Work instruction -> In the entries below, find the string "game" and return each line holding it.

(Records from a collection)

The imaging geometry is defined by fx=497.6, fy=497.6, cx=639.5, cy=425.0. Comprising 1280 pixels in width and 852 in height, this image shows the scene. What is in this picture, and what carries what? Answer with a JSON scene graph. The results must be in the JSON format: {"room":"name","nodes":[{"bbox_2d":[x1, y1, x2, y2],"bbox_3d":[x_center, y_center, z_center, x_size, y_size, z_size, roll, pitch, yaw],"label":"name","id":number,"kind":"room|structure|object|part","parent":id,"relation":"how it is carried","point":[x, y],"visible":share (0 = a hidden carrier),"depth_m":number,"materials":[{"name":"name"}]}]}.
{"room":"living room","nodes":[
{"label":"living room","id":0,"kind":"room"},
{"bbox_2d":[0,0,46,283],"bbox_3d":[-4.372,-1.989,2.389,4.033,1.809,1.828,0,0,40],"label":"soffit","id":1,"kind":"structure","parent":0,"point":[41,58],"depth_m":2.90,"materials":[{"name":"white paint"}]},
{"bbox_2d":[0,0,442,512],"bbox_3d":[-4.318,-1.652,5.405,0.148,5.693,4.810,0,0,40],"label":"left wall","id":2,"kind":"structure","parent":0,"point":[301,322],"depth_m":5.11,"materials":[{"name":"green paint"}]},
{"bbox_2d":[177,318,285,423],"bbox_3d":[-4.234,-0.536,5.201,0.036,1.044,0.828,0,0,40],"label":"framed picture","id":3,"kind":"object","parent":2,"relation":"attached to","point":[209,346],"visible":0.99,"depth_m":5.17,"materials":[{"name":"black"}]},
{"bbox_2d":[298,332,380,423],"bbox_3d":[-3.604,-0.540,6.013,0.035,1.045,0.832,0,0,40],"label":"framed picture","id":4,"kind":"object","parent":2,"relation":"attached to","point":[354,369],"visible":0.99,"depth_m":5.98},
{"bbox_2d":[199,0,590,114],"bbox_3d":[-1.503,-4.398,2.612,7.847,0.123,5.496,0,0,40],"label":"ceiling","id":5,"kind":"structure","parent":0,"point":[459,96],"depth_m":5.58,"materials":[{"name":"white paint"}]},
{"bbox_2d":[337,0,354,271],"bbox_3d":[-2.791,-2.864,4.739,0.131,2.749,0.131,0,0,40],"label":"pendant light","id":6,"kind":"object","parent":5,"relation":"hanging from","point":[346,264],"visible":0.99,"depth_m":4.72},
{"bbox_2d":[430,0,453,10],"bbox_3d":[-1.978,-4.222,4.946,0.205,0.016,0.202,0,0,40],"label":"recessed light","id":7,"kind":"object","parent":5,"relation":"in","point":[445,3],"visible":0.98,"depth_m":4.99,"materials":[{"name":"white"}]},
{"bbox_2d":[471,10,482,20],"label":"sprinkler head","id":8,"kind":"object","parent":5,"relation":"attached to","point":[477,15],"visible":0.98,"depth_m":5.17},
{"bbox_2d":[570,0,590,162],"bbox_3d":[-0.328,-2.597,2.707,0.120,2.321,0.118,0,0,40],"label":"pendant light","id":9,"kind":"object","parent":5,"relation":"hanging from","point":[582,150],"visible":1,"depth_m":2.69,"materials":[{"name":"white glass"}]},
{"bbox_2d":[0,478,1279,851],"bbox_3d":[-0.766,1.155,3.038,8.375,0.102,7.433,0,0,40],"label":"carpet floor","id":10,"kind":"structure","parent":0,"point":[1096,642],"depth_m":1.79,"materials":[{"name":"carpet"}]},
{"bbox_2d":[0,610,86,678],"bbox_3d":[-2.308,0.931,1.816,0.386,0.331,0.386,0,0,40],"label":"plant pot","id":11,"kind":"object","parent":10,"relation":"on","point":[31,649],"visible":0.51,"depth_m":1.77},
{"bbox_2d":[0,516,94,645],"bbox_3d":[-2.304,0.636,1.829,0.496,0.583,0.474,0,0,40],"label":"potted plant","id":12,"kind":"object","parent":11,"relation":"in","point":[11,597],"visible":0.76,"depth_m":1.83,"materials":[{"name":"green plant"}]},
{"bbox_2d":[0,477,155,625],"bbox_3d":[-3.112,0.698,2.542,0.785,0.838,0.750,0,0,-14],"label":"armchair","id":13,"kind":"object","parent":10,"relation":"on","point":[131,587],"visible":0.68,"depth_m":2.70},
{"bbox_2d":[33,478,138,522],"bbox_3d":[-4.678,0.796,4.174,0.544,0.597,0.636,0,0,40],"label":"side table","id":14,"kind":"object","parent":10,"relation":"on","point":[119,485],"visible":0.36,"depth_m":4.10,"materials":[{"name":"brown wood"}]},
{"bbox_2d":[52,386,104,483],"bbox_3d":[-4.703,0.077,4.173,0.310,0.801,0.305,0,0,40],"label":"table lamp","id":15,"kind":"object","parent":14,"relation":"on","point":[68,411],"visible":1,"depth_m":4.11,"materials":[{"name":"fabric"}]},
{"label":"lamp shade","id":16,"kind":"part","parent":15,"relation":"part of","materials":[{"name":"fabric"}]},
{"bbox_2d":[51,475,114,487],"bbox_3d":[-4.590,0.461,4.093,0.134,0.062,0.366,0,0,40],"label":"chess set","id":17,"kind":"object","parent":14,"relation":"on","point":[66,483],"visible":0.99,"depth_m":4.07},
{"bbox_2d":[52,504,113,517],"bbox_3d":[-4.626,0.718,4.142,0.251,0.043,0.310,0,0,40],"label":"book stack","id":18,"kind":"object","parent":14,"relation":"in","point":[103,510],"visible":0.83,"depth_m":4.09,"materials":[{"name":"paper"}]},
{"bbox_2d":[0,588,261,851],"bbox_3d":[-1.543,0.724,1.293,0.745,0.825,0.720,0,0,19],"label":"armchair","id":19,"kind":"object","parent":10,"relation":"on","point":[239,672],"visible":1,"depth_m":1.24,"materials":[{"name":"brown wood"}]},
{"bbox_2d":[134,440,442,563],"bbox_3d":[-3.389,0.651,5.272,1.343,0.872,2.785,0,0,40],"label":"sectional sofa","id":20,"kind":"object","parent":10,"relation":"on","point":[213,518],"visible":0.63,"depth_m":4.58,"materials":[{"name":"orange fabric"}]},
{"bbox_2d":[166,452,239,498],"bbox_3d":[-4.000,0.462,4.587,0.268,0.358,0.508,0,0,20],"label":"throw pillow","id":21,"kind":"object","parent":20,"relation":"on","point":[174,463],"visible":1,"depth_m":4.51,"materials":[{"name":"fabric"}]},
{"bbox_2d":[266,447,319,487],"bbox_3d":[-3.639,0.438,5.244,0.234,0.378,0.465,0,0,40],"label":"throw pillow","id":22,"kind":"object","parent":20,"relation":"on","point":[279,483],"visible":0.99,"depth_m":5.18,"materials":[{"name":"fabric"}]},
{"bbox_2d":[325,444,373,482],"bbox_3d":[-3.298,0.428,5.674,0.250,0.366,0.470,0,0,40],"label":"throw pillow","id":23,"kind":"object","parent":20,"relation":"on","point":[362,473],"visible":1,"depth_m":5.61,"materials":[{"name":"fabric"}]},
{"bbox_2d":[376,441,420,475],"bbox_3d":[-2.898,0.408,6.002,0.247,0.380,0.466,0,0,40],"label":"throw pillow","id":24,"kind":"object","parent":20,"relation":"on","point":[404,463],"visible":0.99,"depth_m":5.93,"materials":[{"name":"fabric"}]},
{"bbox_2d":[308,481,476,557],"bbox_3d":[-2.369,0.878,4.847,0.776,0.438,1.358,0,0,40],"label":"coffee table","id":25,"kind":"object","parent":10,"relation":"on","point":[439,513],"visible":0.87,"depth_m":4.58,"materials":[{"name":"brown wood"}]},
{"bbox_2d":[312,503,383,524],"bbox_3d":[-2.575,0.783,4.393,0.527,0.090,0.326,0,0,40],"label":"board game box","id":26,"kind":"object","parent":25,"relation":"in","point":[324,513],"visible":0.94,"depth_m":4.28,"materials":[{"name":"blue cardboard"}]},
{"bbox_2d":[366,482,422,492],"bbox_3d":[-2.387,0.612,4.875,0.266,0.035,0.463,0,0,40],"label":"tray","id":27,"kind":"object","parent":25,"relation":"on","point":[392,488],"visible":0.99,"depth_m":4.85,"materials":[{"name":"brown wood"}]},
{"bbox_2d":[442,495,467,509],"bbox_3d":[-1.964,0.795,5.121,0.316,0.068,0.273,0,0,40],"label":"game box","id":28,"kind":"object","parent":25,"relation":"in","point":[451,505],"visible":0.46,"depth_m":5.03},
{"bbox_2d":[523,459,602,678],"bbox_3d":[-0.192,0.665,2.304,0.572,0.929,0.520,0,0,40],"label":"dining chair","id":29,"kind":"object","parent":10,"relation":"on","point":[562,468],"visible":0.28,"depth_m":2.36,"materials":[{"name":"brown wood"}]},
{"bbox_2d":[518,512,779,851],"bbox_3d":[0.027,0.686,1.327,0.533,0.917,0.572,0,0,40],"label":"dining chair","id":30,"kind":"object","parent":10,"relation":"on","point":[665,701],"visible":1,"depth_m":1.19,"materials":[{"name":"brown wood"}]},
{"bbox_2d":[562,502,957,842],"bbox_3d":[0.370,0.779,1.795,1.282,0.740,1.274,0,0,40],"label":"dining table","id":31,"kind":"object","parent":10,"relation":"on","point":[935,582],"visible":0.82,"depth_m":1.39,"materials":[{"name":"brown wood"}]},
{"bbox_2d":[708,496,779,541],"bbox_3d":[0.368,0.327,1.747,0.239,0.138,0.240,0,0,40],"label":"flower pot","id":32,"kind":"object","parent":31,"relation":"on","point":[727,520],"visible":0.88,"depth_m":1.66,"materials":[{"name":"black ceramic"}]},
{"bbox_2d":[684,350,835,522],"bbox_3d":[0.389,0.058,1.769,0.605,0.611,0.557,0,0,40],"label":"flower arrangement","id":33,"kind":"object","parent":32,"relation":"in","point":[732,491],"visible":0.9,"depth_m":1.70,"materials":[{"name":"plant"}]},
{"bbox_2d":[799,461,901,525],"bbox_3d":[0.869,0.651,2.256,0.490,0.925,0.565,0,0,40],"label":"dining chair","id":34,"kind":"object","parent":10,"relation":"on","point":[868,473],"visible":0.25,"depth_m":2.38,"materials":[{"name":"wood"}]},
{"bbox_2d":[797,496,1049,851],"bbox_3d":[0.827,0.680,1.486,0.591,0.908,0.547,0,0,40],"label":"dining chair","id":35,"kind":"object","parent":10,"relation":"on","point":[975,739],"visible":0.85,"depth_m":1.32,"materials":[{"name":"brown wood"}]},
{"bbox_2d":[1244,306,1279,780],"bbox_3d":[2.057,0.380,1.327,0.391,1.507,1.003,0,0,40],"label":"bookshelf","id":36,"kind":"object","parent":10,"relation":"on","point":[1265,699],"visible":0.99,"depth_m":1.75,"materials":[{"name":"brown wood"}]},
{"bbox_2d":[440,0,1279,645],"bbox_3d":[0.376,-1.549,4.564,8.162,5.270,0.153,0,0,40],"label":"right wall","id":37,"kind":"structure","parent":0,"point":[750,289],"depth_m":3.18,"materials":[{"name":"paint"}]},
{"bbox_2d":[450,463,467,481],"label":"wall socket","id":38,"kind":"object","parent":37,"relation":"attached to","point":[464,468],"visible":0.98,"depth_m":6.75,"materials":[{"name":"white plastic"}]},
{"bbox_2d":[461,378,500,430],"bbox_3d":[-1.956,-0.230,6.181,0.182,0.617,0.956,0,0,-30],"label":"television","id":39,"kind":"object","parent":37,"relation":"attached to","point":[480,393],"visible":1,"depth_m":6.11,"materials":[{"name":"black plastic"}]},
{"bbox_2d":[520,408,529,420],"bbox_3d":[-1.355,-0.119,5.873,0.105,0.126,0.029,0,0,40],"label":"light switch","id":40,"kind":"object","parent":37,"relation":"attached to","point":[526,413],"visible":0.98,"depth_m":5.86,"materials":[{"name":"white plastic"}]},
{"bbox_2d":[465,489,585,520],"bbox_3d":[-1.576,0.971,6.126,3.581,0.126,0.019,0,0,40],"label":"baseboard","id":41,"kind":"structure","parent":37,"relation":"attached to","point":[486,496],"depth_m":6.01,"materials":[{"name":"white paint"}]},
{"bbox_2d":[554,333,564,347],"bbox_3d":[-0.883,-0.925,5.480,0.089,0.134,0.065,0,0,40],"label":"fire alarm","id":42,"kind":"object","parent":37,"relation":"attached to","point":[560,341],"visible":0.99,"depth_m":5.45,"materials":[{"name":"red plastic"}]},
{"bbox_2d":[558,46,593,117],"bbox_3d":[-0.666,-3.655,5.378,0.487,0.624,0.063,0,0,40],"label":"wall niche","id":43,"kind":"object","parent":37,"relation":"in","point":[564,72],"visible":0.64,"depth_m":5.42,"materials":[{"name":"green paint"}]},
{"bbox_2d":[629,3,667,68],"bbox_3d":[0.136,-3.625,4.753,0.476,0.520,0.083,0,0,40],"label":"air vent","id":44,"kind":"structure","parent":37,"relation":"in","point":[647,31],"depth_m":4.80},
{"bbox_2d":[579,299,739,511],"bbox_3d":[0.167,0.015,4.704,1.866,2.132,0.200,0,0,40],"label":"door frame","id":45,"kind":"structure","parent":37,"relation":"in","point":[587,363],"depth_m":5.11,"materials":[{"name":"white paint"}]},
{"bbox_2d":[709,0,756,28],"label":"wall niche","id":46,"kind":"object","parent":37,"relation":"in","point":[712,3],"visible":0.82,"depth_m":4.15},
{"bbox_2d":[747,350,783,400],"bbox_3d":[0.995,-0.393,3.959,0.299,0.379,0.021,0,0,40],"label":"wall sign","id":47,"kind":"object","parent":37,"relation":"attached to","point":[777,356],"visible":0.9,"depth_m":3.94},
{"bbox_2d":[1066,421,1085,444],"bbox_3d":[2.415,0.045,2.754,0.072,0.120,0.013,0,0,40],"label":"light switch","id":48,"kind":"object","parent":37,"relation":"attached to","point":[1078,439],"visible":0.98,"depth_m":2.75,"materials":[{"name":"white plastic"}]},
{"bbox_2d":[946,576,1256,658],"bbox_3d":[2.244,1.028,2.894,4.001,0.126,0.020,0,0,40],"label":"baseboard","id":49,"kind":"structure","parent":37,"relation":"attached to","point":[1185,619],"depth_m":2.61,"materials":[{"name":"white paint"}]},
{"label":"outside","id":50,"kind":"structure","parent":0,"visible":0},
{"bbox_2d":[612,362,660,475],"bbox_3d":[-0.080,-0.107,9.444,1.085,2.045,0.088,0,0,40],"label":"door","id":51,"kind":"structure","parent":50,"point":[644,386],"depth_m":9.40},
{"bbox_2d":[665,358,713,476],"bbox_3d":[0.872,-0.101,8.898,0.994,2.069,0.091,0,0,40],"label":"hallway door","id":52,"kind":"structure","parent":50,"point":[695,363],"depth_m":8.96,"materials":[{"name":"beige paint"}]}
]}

Response to this exercise ->
{"bbox_2d":[312,503,383,524],"bbox_3d":[-2.575,0.783,4.393,0.527,0.090,0.326,0,0,40],"label":"board game box","id":26,"kind":"object","parent":25,"relation":"in","point":[324,513],"visible":0.94,"depth_m":4.28,"materials":[{"name":"blue cardboard"}]},
{"bbox_2d":[442,495,467,509],"bbox_3d":[-1.964,0.795,5.121,0.316,0.068,0.273,0,0,40],"label":"game box","id":28,"kind":"object","parent":25,"relation":"in","point":[451,505],"visible":0.46,"depth_m":5.03},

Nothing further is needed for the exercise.